In 2019, after a Christmas dinner with Brogan, the group gave her a written proposal to form the Jack Rice Memorial Scholarship Fund, which would annually award a graduating senior a $1,000 scholarship. The program had already been approved by the Bellmore-Merrick Central High School District.

The scholarship is awarded to a senior who intends to major in journalism, education, theater or humanities. It was given out for the first time last year to graduating senior Casey Fahrer. Applications are now open on the Jack Rice Memorial Scholarship Fund website, www.jackricemsf.org, where donations can also be made.

Besides being their English teacher, Rice led the group in several roles that not only highlighted his appreciation for the school’s offerings, but also formed the basis for the sought-after qualities of the scholarship recipients.

Rice was the adviser for the school newspaper, which he revamped and re-energized with the team. “There was dead silence in the homerooms [after a new issue’s premiere] because students were so into it,” Marzano said.

He had the group construct sets and work backstage for some of Mepham’s various plays. After class and even after graduation, Rice was “still a teacher,” Bianco said, by consistently sharing his guidance and wisdom.
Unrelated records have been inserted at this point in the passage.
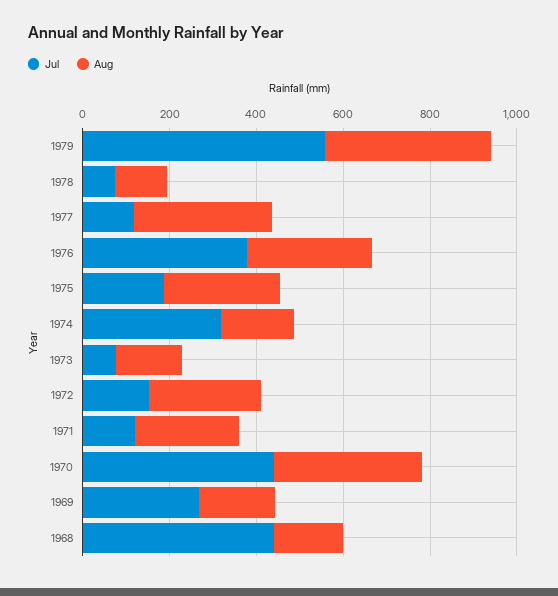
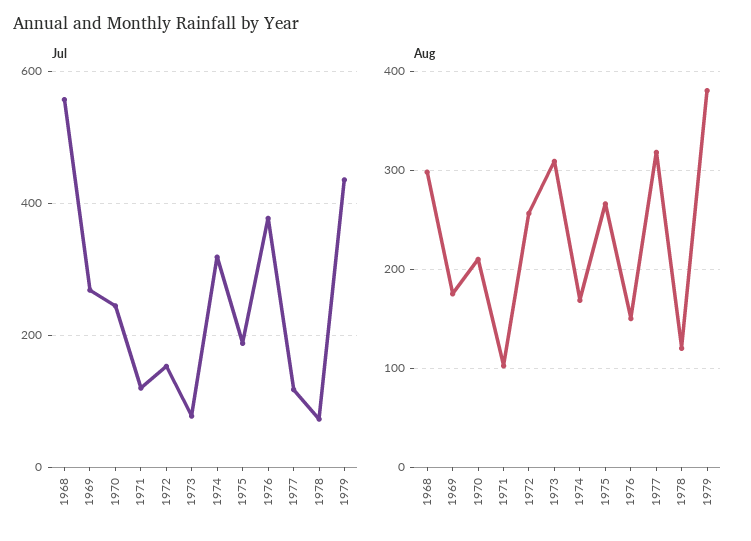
  {
    "Jul": {
-     "1979": 550,
+     "1979": 440,
      "1978": 80,
      "1977": 120,
      "1976": 380,
      "1975": 180,
      "1974": 320,
      "1973": 80,
      "1972": 160,
      "1971": 120,
-     "1970": 450,
+     "1970": 240,
      "1969": 260,
-     "1968": 450
+     "1968": 560
    },
    "Aug": {
      "1979": 380,
      "1978": 120,
      "1977": 320,
-     "1976": 300,
+     "1976": 150,
      "1975": 270,
      "1974": 170,
-     "1973": 150,
+     "1973": 310,
      "1972": 260,
-     "1971": 250,
+     "1971": 100,
-     "1970": 350,
+     "1970": 210,
      "1969": 180,
-     "1968": 150
+     "1968": 300
    }
  }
“He was much more to us than just a teacher,” Marzano said. “After we graduated, he was just one of the gang. . . He was one of the first adults outside of our own family members who valued our opinions — it was always an exchange of information between peers. He felt he could learn just as much from us as we could from him.”

Even Rice’s style was unusual compared to the often professionally dressed teachers back then. Rather than drive, he preferred to ride his skateboard to school, and he typically wore jeans with a flannel shirt and — “begrudgingly,” Marzano said — a tie under his full beard and long hair.
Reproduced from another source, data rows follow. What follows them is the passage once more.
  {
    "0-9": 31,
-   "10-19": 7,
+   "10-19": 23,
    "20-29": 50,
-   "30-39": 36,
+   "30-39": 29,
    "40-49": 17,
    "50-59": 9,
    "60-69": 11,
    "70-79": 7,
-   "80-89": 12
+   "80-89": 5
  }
For students walking into a teacher’s class, “the respect you have for them is theirs to lose,” Licata said. “He always got the respect he was due by respecting his students.”

Working on backstage sets after school was the group’s bridge to hanging out with Rice in the evenings, Penny said. They would often stop by Newbridge Inn for slices of pizza.
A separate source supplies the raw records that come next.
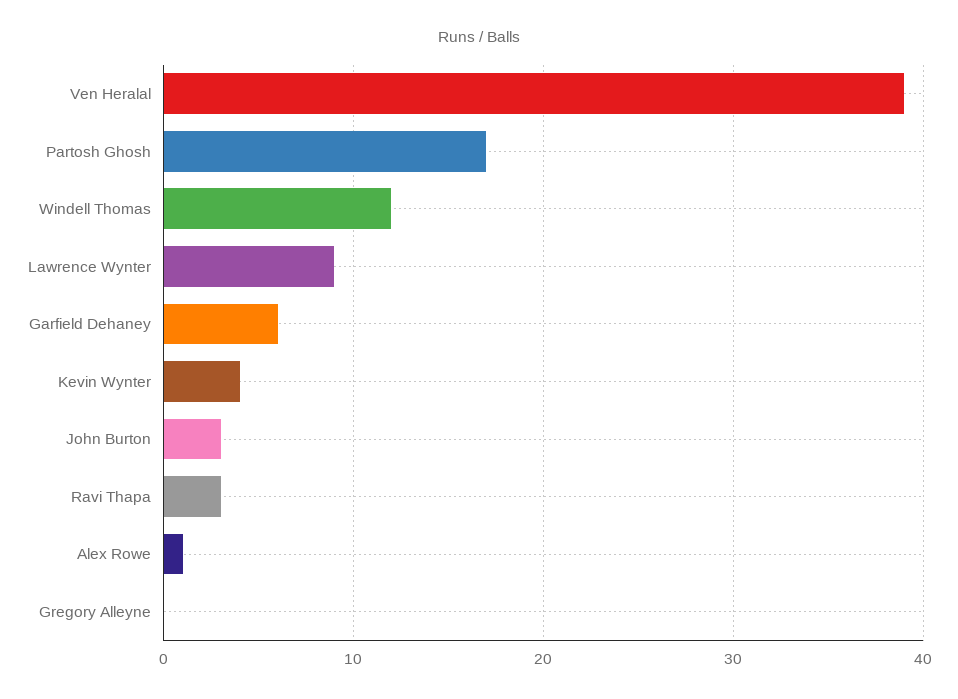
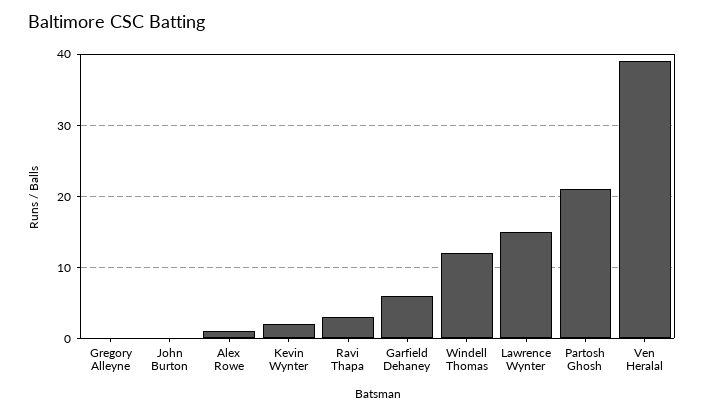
  {
    "Ven Heralal": 39,
-   "Partosh Ghosh": 17,
+   "Partosh Ghosh": 21,
    "Windell Thomas": 12,
-   "Lawrence Wynter": 9,
+   "Lawrence Wynter": 15,
    "Garfield Dehaney": 6,
-   "Kevin Wynter": 4,
+   "Kevin Wynter": 2,
-   "John Burton": 3,
+   "John Burton": 0,
    "Ravi Thapa": 3,
    "Alex Rowe": 1,
    "Gregory Alleyne": 0
  }

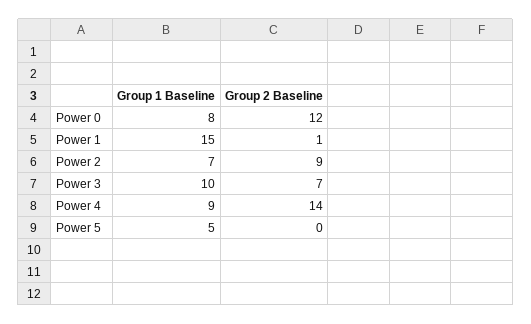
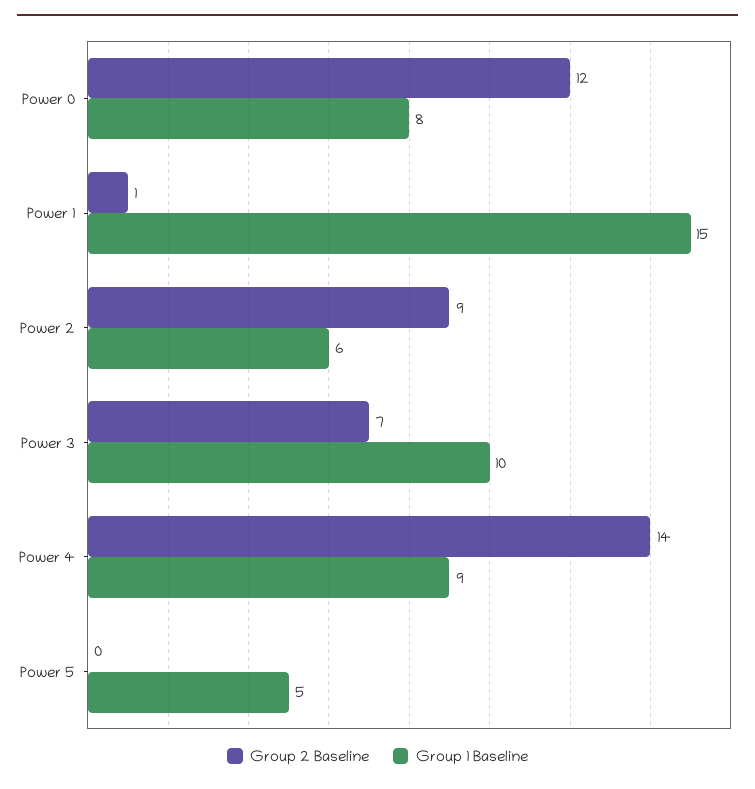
  {
    "Group 1 Baseline": {
      "Power 0": 8,
      "Power 1": 15,
-     "Power 2": 7,
+     "Power 2": 6,
      "Power 3": 10,
      "Power 4": 9,
      "Power 5": 5
    },
    "Group 2 Baseline": {
      "Power 0": 12,
      "Power 1": 1,
      "Power 2": 9,
      "Power 3": 7,
      "Power 4": 14,
      "Power 5": 0
    }
  }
In the city, which still had “graffiti-soaked subways,” Tesoriero said, the group would spend time in Washington Square Park in Greenwich Village. The trips eventually inspired Tesoriero to pursue a career in architecture, he said.

“It opened my eyes,” Tesoriero said. “There’s a lot to learn just by going down the street.”

Thompson, too, was inspired to attend New York University as a business major through his trips. He is convinced Rice’s recommendation letter helped him secure a seat at the school, he said.

After leaving the district in 2003, Rice stayed involved in the community through the Merrick Life, where he was employed. His role extended beyond the typical writer and editor when his affable nature helped him sell advertisements, according to Brogan.

When donations towards the scholarship were opened, it became clear how far of a reach Rice’s influence had. “Our long-term relationship with Jack was unique,” Thompson said, “but in the end we found out it really wasn’t.”

Thousands in donations from past students, peers and neighbors came pouring in, sustaining the future of the scholarship for years to come. The group is considering expanding the number of recipients.

In addition to the funds, scholarship recipients will also receive a book of poetry or prose from Rice’s personal collection. Many have his name signed at the front of the book.

“He continues to hold us together,” Marzano said. “He’s not the last person with those qualities — maybe the scholarship can surface others.”